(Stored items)
+--

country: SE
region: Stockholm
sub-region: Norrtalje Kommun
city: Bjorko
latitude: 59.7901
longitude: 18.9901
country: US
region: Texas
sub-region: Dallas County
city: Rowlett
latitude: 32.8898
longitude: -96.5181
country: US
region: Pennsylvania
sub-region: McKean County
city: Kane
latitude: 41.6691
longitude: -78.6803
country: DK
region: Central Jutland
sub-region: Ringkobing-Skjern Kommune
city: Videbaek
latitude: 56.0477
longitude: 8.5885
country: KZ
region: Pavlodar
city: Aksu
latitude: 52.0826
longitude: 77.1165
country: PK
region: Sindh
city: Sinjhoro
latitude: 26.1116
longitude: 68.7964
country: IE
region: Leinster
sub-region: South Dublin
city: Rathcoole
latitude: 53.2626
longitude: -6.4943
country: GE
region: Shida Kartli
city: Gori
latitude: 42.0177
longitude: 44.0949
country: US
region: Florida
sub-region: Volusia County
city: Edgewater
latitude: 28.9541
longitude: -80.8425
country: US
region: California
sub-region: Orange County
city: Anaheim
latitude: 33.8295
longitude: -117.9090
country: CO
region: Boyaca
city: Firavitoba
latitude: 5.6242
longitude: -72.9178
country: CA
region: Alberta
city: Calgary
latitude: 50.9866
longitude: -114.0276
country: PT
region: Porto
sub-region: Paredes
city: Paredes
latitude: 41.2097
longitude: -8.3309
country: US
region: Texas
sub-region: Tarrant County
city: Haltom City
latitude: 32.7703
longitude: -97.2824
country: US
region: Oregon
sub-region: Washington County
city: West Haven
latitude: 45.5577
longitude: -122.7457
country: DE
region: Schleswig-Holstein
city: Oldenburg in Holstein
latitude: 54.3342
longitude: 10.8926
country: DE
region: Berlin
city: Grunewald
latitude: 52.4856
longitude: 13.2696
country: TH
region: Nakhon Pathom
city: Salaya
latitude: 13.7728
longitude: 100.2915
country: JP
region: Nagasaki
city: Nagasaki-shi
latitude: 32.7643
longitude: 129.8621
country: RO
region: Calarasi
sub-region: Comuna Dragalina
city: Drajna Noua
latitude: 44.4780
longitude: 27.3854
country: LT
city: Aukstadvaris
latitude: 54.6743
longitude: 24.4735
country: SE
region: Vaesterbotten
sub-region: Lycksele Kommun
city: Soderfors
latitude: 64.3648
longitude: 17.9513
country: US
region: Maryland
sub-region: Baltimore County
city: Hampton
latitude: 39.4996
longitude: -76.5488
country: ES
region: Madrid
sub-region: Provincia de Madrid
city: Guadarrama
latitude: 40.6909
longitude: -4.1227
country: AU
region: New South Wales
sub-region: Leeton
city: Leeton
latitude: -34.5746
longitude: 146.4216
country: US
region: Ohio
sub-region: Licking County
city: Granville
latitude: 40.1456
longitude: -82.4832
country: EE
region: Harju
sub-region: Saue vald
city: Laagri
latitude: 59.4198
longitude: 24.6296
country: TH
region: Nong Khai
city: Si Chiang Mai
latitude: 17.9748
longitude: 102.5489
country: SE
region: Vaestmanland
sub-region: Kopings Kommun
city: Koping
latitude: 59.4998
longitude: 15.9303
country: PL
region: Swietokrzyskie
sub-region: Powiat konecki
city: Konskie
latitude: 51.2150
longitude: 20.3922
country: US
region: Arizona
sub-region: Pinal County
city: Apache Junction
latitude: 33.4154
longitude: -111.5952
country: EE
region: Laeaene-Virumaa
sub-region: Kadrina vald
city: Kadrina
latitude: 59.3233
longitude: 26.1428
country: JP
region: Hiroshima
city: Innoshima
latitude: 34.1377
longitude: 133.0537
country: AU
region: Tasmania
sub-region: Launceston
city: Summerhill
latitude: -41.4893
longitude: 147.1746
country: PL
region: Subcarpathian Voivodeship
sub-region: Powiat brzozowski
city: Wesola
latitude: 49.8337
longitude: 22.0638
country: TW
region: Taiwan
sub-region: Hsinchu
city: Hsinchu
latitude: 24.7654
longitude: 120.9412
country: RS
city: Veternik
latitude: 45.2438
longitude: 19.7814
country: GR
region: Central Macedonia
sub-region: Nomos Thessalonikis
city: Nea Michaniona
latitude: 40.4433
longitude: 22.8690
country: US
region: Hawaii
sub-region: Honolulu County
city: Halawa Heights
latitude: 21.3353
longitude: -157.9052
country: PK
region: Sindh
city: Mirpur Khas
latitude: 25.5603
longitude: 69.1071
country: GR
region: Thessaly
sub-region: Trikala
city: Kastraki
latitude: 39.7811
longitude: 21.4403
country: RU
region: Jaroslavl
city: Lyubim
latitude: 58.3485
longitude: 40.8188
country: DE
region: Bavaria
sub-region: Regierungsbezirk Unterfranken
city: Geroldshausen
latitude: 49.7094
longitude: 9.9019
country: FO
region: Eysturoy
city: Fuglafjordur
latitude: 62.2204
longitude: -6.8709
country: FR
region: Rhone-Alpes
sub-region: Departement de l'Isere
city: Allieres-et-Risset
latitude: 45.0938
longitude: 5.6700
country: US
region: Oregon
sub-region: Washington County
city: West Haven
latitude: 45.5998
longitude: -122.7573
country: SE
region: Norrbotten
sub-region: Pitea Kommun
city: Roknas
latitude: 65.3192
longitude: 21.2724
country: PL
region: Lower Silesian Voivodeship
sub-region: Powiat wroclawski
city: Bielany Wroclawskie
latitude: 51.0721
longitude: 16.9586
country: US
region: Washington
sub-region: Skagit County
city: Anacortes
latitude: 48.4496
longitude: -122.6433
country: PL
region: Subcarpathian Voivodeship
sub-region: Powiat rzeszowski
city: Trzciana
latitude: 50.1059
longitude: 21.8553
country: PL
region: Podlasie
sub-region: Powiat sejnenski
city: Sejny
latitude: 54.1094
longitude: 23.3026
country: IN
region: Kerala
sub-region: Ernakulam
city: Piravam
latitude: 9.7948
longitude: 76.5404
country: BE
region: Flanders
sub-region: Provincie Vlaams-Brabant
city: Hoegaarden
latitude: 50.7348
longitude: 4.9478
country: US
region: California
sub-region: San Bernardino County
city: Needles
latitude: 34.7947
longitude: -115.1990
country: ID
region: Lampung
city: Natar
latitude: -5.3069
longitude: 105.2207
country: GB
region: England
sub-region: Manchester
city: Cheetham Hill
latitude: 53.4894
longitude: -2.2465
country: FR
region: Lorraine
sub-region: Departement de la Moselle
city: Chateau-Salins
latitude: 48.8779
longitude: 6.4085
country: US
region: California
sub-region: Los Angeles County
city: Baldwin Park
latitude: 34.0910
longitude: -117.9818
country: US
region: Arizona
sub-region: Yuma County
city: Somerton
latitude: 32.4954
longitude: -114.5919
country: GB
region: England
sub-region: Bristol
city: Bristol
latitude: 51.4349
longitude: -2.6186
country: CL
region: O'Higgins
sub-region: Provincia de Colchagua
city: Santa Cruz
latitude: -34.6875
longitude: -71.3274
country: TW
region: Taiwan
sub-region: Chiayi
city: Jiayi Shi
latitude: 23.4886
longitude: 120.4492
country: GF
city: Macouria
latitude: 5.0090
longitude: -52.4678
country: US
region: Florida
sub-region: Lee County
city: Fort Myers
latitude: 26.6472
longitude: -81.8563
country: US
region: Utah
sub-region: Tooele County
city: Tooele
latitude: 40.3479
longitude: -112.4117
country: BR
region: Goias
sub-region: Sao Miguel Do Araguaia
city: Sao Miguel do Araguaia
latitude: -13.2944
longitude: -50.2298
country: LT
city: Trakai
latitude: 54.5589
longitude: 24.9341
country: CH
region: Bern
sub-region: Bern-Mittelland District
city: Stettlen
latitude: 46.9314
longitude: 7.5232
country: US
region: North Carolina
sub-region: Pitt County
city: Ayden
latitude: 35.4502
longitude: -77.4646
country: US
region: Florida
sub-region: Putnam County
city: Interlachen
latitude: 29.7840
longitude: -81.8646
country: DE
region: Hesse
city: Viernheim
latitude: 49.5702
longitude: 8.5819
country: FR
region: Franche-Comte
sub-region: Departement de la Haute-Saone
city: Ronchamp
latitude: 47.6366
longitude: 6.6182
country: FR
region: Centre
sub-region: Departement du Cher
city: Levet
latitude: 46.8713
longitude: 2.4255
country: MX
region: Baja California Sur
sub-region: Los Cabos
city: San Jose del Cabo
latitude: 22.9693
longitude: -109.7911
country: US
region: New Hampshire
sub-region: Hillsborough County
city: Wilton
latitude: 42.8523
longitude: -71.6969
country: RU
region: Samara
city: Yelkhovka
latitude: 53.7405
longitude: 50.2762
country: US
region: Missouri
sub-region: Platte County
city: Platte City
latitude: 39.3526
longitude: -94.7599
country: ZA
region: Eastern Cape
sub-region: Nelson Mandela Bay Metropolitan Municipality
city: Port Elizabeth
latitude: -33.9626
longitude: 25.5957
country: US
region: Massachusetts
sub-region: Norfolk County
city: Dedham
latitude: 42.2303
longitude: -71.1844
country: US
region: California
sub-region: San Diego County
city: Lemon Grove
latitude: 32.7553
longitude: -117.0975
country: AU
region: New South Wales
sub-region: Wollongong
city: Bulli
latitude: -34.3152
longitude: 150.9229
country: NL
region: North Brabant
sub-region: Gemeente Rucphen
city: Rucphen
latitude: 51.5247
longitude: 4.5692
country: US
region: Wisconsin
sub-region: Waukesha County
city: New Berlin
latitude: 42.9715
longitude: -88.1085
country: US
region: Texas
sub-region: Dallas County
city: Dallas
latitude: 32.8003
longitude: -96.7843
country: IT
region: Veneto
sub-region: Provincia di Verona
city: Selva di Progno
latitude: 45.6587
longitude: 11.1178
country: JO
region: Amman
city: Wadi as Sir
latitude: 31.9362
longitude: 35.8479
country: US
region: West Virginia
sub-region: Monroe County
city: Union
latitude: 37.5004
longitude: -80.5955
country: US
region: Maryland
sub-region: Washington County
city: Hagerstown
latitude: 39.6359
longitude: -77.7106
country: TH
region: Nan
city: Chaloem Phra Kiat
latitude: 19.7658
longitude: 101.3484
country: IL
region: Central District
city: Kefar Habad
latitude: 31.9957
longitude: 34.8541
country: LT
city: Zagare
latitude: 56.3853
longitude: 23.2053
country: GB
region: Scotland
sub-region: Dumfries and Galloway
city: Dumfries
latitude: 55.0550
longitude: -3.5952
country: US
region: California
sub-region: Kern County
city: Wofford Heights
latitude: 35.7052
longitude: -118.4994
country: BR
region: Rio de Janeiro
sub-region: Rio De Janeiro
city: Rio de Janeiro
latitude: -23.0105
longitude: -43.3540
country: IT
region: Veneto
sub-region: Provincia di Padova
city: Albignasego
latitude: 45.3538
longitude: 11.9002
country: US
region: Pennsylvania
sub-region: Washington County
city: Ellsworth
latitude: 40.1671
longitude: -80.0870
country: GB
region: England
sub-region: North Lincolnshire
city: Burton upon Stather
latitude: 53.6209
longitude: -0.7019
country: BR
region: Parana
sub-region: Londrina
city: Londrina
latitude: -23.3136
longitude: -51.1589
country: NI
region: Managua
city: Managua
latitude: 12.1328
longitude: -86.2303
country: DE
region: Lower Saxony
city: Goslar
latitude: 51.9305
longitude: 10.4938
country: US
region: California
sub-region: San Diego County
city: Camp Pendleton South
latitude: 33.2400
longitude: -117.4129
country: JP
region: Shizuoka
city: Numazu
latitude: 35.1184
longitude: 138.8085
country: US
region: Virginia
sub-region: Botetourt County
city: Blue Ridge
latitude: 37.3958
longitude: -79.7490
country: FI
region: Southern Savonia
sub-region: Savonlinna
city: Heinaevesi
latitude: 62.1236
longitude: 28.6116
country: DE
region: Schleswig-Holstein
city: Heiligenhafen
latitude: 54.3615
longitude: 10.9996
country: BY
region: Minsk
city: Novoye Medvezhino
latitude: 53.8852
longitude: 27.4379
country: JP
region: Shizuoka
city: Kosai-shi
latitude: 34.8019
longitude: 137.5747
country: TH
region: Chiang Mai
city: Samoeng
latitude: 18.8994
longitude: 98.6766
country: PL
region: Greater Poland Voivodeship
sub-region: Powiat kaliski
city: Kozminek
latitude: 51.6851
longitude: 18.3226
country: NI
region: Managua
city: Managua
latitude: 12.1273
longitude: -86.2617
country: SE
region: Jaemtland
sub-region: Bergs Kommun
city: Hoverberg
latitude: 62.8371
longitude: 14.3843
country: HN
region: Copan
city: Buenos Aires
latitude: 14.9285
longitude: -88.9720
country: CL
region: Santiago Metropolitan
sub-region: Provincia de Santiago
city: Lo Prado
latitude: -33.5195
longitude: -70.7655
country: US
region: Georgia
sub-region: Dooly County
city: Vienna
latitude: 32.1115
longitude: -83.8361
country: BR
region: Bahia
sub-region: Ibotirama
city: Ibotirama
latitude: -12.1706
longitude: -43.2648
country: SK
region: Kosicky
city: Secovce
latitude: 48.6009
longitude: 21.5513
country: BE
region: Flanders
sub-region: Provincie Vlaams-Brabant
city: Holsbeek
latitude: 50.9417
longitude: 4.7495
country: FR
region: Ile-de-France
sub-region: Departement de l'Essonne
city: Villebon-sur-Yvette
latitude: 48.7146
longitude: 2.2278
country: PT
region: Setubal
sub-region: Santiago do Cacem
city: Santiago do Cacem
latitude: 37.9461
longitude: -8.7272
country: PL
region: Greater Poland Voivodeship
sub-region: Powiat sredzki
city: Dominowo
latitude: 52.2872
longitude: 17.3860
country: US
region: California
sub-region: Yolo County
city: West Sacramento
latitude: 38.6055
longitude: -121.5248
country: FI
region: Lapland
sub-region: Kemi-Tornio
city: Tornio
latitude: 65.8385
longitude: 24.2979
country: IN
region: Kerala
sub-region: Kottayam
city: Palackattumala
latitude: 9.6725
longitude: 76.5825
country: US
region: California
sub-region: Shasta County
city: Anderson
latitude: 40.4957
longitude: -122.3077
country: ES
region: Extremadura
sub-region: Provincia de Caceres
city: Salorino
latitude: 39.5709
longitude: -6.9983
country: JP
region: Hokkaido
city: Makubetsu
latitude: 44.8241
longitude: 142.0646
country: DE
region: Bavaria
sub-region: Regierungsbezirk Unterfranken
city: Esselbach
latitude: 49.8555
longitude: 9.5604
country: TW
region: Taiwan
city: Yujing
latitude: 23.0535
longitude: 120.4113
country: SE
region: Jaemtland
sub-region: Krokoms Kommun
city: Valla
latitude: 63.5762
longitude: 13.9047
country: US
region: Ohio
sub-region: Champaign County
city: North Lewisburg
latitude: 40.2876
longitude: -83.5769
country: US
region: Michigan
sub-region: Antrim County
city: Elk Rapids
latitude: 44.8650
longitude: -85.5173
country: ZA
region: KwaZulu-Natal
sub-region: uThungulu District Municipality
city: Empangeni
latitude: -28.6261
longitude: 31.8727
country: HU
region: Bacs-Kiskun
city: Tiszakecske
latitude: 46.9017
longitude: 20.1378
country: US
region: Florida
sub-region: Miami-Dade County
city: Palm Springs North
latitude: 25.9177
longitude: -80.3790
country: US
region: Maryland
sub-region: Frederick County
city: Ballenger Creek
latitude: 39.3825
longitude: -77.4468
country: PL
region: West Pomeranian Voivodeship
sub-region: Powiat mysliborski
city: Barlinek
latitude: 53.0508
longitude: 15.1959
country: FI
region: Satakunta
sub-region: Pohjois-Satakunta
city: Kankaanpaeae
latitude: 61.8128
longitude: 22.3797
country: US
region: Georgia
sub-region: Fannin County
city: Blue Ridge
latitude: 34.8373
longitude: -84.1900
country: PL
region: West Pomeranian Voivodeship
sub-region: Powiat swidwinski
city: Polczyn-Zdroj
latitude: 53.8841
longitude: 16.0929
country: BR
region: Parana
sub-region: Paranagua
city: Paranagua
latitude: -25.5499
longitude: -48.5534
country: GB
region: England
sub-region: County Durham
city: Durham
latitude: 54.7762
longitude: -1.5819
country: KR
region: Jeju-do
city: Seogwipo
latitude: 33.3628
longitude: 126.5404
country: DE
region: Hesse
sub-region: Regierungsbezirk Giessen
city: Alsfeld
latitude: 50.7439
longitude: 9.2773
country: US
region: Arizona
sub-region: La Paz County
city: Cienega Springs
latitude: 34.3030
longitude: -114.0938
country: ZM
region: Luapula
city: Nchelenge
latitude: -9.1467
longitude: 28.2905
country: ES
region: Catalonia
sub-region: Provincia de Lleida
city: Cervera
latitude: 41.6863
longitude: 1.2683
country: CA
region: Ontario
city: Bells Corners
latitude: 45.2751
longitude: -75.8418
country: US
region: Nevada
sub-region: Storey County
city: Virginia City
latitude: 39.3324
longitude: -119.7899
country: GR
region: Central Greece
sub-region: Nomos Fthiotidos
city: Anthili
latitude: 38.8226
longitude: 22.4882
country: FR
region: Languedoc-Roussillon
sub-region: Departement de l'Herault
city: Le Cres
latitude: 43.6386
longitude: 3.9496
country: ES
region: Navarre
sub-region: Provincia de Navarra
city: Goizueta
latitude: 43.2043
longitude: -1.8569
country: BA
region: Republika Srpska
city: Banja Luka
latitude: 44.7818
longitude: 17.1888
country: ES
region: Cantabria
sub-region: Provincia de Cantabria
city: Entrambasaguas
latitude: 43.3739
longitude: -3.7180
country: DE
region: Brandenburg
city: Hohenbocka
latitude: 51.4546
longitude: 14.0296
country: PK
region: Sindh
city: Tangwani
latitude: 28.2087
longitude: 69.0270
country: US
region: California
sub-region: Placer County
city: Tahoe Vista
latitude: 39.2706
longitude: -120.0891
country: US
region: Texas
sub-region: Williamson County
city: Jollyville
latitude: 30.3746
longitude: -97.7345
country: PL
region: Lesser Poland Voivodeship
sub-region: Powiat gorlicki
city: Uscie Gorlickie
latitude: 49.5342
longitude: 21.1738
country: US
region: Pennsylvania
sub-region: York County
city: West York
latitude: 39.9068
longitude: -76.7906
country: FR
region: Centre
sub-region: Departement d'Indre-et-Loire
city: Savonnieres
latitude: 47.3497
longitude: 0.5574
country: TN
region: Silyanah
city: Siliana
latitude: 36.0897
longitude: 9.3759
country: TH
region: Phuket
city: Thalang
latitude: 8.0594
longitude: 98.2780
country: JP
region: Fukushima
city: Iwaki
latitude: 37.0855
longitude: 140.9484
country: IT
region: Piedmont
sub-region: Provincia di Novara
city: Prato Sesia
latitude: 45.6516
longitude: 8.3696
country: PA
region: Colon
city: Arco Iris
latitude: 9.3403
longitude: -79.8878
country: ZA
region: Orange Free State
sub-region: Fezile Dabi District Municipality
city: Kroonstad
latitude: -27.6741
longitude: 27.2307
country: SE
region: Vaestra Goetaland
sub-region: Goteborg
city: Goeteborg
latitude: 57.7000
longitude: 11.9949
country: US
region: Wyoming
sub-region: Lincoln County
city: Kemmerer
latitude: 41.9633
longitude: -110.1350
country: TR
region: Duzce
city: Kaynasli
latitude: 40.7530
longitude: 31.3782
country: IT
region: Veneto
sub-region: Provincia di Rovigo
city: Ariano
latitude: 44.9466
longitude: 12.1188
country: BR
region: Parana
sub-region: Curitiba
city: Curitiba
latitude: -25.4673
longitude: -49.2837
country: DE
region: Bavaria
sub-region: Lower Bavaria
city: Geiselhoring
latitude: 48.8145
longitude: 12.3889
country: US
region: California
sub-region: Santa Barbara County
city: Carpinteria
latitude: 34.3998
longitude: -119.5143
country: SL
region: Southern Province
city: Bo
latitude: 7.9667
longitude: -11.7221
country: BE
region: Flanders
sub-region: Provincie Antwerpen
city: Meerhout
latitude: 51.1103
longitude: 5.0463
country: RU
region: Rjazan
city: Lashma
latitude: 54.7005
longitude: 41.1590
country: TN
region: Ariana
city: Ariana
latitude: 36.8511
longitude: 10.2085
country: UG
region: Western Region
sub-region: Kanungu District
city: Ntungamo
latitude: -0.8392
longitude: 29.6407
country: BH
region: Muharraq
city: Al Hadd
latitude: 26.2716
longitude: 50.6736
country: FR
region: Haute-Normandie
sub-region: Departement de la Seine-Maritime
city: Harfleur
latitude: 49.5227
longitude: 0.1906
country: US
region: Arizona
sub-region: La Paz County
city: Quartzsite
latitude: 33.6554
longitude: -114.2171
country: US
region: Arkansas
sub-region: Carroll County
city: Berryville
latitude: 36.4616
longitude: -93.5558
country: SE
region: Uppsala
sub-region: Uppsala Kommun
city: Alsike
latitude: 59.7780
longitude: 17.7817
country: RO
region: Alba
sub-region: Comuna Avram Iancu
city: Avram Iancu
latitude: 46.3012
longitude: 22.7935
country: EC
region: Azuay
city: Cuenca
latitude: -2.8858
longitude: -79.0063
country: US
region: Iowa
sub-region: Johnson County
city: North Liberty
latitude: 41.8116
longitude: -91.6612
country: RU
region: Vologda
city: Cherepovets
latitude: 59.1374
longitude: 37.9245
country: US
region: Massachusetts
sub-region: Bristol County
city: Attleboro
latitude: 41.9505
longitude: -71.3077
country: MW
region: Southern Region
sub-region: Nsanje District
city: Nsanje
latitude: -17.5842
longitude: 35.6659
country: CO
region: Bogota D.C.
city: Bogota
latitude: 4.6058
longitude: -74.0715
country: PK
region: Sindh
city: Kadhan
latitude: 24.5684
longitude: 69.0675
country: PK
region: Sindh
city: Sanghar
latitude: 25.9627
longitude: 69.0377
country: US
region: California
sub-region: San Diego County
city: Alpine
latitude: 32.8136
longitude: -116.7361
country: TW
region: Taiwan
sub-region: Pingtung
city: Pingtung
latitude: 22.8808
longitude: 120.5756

+--

- _Your goal_: Copy the lines of the records beginning with the line containing "city: Buenos Aires" and ending with the line containing "sub-region: Santiago do Cacem", including both.

- _Solution_:
city: Buenos Aires
latitude: 14.9285
longitude: -88.9720
country: CL
region: Santiago Metropolitan
sub-region: Provincia de Santiago
city: Lo Prado
latitude: -33.5195
longitude: -70.7655
country: US
region: Georgia
sub-region: Dooly County
city: Vienna
latitude: 32.1115
longitude: -83.8361
country: BR
region: Bahia
sub-region: Ibotirama
city: Ibotirama
latitude: -12.1706
longitude: -43.2648
country: SK
region: Kosicky
city: Secovce
latitude: 48.6009
longitude: 21.5513
country: BE
region: Flanders
sub-region: Provincie Vlaams-Brabant
city: Holsbeek
latitude: 50.9417
longitude: 4.7495
country: FR
region: Ile-de-France
sub-region: Departement de l'Essonne
city: Villebon-sur-Yvette
latitude: 48.7146
longitude: 2.2278
country: PT
region: Setubal
sub-region: Santiago do Cacem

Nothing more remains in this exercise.